TO-DO ITEM → Put the stretch of lines from the one containing "L’examen minutieux de la" through the one containing "visioconférence" into a numbered list, and leave out any blank lines.

#### PROVIDED ENTRIES ####

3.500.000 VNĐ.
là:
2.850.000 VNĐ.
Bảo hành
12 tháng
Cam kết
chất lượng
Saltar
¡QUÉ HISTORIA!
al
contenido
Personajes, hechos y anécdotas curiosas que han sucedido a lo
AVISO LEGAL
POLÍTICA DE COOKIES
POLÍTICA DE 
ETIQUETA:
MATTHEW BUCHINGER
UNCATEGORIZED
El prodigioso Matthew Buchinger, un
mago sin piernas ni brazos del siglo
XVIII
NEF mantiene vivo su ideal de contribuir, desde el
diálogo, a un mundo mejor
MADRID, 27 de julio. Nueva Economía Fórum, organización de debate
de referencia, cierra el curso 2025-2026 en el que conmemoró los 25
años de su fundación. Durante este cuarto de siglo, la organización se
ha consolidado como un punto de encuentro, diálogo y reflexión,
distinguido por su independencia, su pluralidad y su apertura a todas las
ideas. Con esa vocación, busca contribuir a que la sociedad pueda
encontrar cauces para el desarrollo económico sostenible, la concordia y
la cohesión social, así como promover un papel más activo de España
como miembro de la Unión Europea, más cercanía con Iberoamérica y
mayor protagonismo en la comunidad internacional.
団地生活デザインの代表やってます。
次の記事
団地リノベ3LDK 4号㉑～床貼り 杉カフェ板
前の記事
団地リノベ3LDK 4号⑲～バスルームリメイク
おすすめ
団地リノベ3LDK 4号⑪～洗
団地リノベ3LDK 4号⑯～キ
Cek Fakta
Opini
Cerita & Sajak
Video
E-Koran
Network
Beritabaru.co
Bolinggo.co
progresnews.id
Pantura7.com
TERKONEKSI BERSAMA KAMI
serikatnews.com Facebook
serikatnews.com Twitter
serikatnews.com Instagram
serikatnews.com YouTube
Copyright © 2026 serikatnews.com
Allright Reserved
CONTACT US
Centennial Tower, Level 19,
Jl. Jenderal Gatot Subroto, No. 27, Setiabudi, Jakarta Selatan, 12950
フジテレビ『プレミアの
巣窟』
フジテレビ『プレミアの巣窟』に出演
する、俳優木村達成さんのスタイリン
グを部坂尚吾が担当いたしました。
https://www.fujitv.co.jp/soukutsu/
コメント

####
#### PROVIDED ENTRIES ####

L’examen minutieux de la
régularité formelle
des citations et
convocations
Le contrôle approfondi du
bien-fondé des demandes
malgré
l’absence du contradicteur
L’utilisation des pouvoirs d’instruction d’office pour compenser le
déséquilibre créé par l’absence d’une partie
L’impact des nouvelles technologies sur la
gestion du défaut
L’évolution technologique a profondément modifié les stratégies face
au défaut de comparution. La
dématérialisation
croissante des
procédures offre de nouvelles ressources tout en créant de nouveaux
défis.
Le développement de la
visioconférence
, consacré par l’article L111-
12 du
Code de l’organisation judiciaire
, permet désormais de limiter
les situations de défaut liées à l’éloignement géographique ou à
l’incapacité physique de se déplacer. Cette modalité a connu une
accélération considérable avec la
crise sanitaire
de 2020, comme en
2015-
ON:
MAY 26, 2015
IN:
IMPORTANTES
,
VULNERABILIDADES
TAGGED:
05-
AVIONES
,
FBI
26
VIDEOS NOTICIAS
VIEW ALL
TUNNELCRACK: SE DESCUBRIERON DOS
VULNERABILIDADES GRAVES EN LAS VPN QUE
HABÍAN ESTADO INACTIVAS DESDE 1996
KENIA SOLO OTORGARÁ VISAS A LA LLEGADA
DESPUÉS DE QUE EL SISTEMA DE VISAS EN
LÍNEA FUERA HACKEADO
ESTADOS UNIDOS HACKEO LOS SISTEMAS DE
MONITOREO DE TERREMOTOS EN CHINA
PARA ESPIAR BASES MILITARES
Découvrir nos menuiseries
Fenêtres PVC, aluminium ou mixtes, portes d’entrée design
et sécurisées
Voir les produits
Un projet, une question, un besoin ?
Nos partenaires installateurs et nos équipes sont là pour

####
#### PROVIDED ENTRIES ####

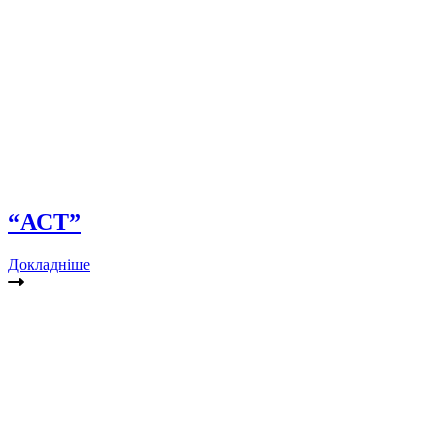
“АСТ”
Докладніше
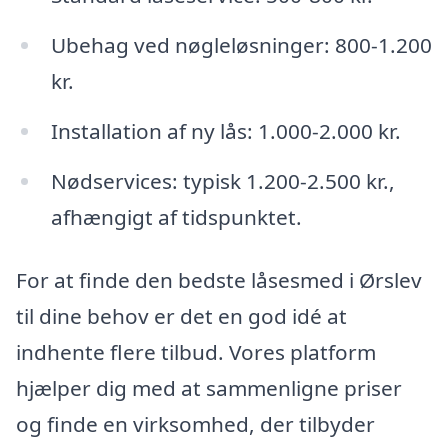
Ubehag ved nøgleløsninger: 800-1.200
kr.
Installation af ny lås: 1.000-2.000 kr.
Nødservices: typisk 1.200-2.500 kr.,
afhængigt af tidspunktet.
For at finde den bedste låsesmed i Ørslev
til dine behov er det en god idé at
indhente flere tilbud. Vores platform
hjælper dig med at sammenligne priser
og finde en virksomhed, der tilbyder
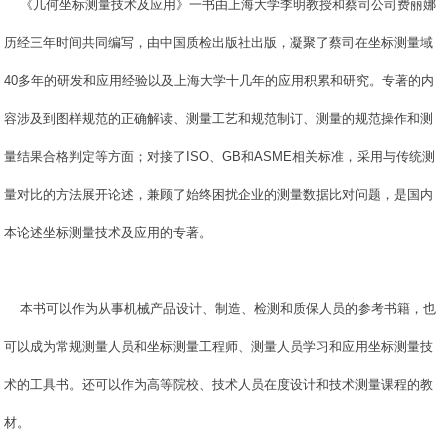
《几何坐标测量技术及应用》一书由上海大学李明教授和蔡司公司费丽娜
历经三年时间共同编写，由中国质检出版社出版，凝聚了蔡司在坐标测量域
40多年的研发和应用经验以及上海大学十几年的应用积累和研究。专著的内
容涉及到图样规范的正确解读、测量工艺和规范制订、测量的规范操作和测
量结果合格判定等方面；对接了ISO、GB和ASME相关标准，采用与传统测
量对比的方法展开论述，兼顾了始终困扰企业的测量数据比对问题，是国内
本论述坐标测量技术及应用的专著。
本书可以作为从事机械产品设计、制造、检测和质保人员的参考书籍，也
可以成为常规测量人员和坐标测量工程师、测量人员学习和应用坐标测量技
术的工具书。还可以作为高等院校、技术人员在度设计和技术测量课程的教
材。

####

FINISHED EXERCISE →
1. L’examen minutieux de la
2. régularité formelle
3. des citations et
4. convocations
5. Le contrôle approfondi du
6. bien-fondé des demandes
7. malgré
8. l’absence du contradicteur
9. L’utilisation des pouvoirs d’instruction d’office pour compenser le
10. déséquilibre créé par l’absence d’une partie
11. L’impact des nouvelles technologies sur la
12. gestion du défaut
13. L’évolution technologique a profondément modifié les stratégies face
14. au défaut de comparution. La
15. dématérialisation
16. croissante des
17. procédures offre de nouvelles ressources tout en créant de nouveaux
18. défis.
19. Le développement de la
20. visioconférence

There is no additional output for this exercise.